Stampa tutti i dati qui sotto, riga per riga, senza alcuna modifica.

- DATI DI PARTENZA
*****
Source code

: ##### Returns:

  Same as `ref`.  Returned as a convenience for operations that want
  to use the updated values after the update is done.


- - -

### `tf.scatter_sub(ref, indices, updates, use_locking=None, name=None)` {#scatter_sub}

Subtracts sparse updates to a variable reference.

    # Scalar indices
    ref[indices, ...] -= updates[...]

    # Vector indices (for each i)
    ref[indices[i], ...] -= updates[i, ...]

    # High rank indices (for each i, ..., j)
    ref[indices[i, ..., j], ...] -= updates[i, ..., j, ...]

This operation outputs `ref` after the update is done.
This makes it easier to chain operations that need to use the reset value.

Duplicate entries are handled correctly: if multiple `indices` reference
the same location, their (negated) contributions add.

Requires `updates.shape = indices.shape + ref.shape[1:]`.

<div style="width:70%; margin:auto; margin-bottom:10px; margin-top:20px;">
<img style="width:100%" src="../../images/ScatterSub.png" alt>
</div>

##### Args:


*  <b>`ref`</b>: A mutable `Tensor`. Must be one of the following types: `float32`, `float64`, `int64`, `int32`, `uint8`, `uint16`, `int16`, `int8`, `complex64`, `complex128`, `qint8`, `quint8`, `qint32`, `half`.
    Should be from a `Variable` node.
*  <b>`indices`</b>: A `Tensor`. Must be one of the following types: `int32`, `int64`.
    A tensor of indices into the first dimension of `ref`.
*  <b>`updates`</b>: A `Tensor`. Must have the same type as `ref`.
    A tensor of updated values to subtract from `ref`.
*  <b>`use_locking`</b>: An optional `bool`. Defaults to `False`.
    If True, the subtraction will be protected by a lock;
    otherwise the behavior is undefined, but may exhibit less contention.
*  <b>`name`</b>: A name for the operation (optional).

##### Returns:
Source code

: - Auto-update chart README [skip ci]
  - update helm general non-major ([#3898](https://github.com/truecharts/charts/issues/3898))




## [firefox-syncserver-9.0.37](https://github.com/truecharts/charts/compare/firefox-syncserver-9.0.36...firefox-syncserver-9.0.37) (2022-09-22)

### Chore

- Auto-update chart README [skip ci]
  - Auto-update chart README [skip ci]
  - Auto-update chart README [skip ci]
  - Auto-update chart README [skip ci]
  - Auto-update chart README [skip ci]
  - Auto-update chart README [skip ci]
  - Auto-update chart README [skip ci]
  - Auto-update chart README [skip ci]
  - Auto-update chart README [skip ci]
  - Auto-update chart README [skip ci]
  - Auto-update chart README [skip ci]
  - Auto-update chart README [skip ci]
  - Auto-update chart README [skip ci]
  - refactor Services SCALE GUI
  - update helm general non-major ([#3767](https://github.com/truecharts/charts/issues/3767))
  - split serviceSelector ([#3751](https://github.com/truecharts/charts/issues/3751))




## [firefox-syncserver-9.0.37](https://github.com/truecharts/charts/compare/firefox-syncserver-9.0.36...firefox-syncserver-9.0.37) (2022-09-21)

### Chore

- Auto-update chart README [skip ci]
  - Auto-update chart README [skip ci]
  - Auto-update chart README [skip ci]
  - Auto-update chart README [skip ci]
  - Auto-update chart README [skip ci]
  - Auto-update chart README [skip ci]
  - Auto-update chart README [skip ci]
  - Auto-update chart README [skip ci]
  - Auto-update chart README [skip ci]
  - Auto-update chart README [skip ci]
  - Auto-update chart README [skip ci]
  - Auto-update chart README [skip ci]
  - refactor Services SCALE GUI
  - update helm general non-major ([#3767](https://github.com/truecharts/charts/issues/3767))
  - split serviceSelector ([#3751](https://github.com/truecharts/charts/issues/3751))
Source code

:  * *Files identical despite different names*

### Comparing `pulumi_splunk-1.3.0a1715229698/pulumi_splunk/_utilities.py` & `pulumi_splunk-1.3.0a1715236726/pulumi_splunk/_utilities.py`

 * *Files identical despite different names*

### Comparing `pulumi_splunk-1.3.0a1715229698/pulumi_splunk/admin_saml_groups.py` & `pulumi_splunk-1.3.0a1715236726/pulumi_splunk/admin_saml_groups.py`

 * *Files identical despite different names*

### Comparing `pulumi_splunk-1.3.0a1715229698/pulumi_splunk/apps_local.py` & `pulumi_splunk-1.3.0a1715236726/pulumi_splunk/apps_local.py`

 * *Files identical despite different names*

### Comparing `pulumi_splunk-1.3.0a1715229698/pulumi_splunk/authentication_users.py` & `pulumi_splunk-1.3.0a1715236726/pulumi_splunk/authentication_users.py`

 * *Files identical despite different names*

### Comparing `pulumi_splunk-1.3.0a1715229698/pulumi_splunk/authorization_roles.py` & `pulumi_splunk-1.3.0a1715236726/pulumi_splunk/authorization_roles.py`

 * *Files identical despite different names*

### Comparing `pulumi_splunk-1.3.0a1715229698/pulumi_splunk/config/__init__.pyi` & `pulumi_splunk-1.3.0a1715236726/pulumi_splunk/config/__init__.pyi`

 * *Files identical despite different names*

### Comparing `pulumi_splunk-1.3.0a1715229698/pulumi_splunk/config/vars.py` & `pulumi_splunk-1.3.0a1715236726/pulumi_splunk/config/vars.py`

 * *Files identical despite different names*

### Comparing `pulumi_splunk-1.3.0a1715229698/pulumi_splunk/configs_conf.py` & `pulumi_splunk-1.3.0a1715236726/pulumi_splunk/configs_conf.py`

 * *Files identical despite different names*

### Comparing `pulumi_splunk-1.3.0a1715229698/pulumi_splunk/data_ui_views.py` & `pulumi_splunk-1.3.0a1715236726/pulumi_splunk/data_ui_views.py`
*****
- SOLUZIONE
Source code

: ##### Returns:

  Same as `ref`.  Returned as a convenience for operations that want
  to use the updated values after the update is done.


- - -

### `tf.scatter_sub(ref, indices, updates, use_locking=None, name=None)` {#scatter_sub}

Subtracts sparse updates to a variable reference.

    # Scalar indices
    ref[indices, ...] -= updates[...]

    # Vector indices (for each i)
    ref[indices[i], ...] -= updates[i, ...]

    # High rank indices (for each i, ..., j)
    ref[indices[i, ..., j], ...] -= updates[i, ..., j, ...]

This operation outputs `ref` after the update is done.
This makes it easier to chain operations that need to use the reset value.

Duplicate entries are handled correctly: if multiple `indices` reference
the same location, their (negated) contributions add.

Requires `updates.shape = indices.shape + ref.shape[1:]`.

<div style="width:70%; margin:auto; margin-bottom:10px; margin-top:20px;">
<img style="width:100%" src="../../images/ScatterSub.png" alt>
</div>

##### Args:


*  <b>`ref`</b>: A mutable `Tensor`. Must be one of the following types: `float32`, `float64`, `int64`, `int32`, `uint8`, `uint16`, `int16`, `int8`, `complex64`, `complex128`, `qint8`, `quint8`, `qint32`, `half`.
    Should be from a `Variable` node.
*  <b>`indices`</b>: A `Tensor`. Must be one of the following types: `int32`, `int64`.
    A tensor of indices into the first dimension of `ref`.
*  <b>`updates`</b>: A `Tensor`. Must have the same type as `ref`.
    A tensor of updated values to subtract from `ref`.
*  <b>`use_locking`</b>: An optional `bool`. Defaults to `False`.
    If True, the subtraction will be protected by a lock;
    otherwise the behavior is undefined, but may exhibit less contention.
*  <b>`name`</b>: A name for the operation (optional).

##### Returns:
Source code

: - Auto-update chart README [skip ci]
  - update helm general non-major ([#3898](https://github.com/truecharts/charts/issues/3898))




## [firefox-syncserver-9.0.37](https://github.com/truecharts/charts/compare/firefox-syncserver-9.0.36...firefox-syncserver-9.0.37) (2022-09-22)

### Chore

- Auto-update chart README [skip ci]
  - Auto-update chart README [skip ci]
  - Auto-update chart README [skip ci]
  - Auto-update chart README [skip ci]
  - Auto-update chart README [skip ci]
  - Auto-update chart README [skip ci]
  - Auto-update chart README [skip ci]
  - Auto-update chart README [skip ci]
  - Auto-update chart README [skip ci]
  - Auto-update chart README [skip ci]
  - Auto-update chart README [skip ci]
  - Auto-update chart README [skip ci]
  - Auto-update chart README [skip ci]
  - refactor Services SCALE GUI
  - update helm general non-major ([#3767](https://github.com/truecharts/charts/issues/3767))
  - split serviceSelector ([#3751](https://github.com/truecharts/charts/issues/3751))




## [firefox-syncserver-9.0.37](https://github.com/truecharts/charts/compare/firefox-syncserver-9.0.36...firefox-syncserver-9.0.37) (2022-09-21)

### Chore

- Auto-update chart README [skip ci]
  - Auto-update chart README [skip ci]
  - Auto-update chart README [skip ci]
  - Auto-update chart README [skip ci]
  - Auto-update chart README [skip ci]
  - Auto-update chart README [skip ci]
  - Auto-update chart README [skip ci]
  - Auto-update chart README [skip ci]
  - Auto-update chart README [skip ci]
  - Auto-update chart README [skip ci]
  - Auto-update chart README [skip ci]
  - Auto-update chart README [skip ci]
  - refactor Services SCALE GUI
  - update helm general non-major ([#3767](https://github.com/truecharts/charts/issues/3767))
  - split serviceSelector ([#3751](https://github.com/truecharts/charts/issues/3751))
Source code

:  * *Files identical despite different names*

### Comparing `pulumi_splunk-1.3.0a1715229698/pulumi_splunk/_utilities.py` & `pulumi_splunk-1.3.0a1715236726/pulumi_splunk/_utilities.py`

 * *Files identical despite different names*

### Comparing `pulumi_splunk-1.3.0a1715229698/pulumi_splunk/admin_saml_groups.py` & `pulumi_splunk-1.3.0a1715236726/pulumi_splunk/admin_saml_groups.py`

 * *Files identical despite different names*

### Comparing `pulumi_splunk-1.3.0a1715229698/pulumi_splunk/apps_local.py` & `pulumi_splunk-1.3.0a1715236726/pulumi_splunk/apps_local.py`

 * *Files identical despite different names*

### Comparing `pulumi_splunk-1.3.0a1715229698/pulumi_splunk/authentication_users.py` & `pulumi_splunk-1.3.0a1715236726/pulumi_splunk/authentication_users.py`

 * *Files identical despite different names*

### Comparing `pulumi_splunk-1.3.0a1715229698/pulumi_splunk/authorization_roles.py` & `pulumi_splunk-1.3.0a1715236726/pulumi_splunk/authorization_roles.py`

 * *Files identical despite different names*

### Comparing `pulumi_splunk-1.3.0a1715229698/pulumi_splunk/config/__init__.pyi` & `pulumi_splunk-1.3.0a1715236726/pulumi_splunk/config/__init__.pyi`

 * *Files identical despite different names*

### Comparing `pulumi_splunk-1.3.0a1715229698/pulumi_splunk/config/vars.py` & `pulumi_splunk-1.3.0a1715236726/pulumi_splunk/config/vars.py`

 * *Files identical despite different names*

### Comparing `pulumi_splunk-1.3.0a1715229698/pulumi_splunk/configs_conf.py` & `pulumi_splunk-1.3.0a1715236726/pulumi_splunk/configs_conf.py`

 * *Files identical despite different names*

### Comparing `pulumi_splunk-1.3.0a1715229698/pulumi_splunk/data_ui_views.py` & `pulumi_splunk-1.3.0a1715236726/pulumi_splunk/data_ui_views.py`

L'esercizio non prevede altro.